§ EXTRACTED INFORMATION
========================================

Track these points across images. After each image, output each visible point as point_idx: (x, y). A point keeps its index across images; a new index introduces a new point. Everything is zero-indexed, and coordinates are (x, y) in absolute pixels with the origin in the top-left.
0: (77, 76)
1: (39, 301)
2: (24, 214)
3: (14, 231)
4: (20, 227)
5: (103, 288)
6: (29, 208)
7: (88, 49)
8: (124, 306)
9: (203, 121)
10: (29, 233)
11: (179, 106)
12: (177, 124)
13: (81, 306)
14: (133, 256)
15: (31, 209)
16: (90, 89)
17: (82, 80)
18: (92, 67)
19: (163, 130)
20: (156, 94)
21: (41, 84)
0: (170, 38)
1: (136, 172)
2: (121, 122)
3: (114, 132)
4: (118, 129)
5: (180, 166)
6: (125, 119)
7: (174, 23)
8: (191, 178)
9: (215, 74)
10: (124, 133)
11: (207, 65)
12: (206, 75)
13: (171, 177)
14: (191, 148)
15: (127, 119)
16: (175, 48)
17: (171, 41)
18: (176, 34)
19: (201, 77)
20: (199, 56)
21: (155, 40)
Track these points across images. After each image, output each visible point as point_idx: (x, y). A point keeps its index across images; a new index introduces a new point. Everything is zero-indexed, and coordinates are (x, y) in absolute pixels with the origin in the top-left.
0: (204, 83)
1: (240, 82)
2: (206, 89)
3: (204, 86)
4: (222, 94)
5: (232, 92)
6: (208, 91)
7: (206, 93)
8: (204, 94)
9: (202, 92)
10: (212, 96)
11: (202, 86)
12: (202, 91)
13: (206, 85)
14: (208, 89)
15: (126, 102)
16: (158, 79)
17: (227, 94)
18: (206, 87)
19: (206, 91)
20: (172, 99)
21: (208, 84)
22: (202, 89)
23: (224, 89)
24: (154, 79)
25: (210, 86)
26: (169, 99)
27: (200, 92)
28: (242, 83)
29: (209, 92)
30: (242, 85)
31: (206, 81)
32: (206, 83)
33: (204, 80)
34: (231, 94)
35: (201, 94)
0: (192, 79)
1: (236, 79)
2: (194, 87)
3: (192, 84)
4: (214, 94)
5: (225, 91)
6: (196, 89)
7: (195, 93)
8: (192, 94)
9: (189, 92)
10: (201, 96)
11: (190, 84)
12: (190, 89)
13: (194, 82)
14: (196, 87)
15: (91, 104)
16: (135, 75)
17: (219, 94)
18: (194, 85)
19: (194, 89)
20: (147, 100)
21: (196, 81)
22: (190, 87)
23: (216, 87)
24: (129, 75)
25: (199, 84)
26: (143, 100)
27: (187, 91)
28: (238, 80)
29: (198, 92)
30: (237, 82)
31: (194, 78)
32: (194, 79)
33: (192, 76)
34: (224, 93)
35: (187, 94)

========================================

§ WHAT NEEDS TO BE DONE
Your answer should be the lines above from the one containing "17: (227, 94)" through the one containing "34: (231, 94)", copied exactly and with both ends kept.

§ PROBLEM SOLUTION
17: (227, 94)
18: (206, 87)
19: (206, 91)
20: (172, 99)
21: (208, 84)
22: (202, 89)
23: (224, 89)
24: (154, 79)
25: (210, 86)
26: (169, 99)
27: (200, 92)
28: (242, 83)
29: (209, 92)
30: (242, 85)
31: (206, 81)
32: (206, 83)
33: (204, 80)
34: (231, 94)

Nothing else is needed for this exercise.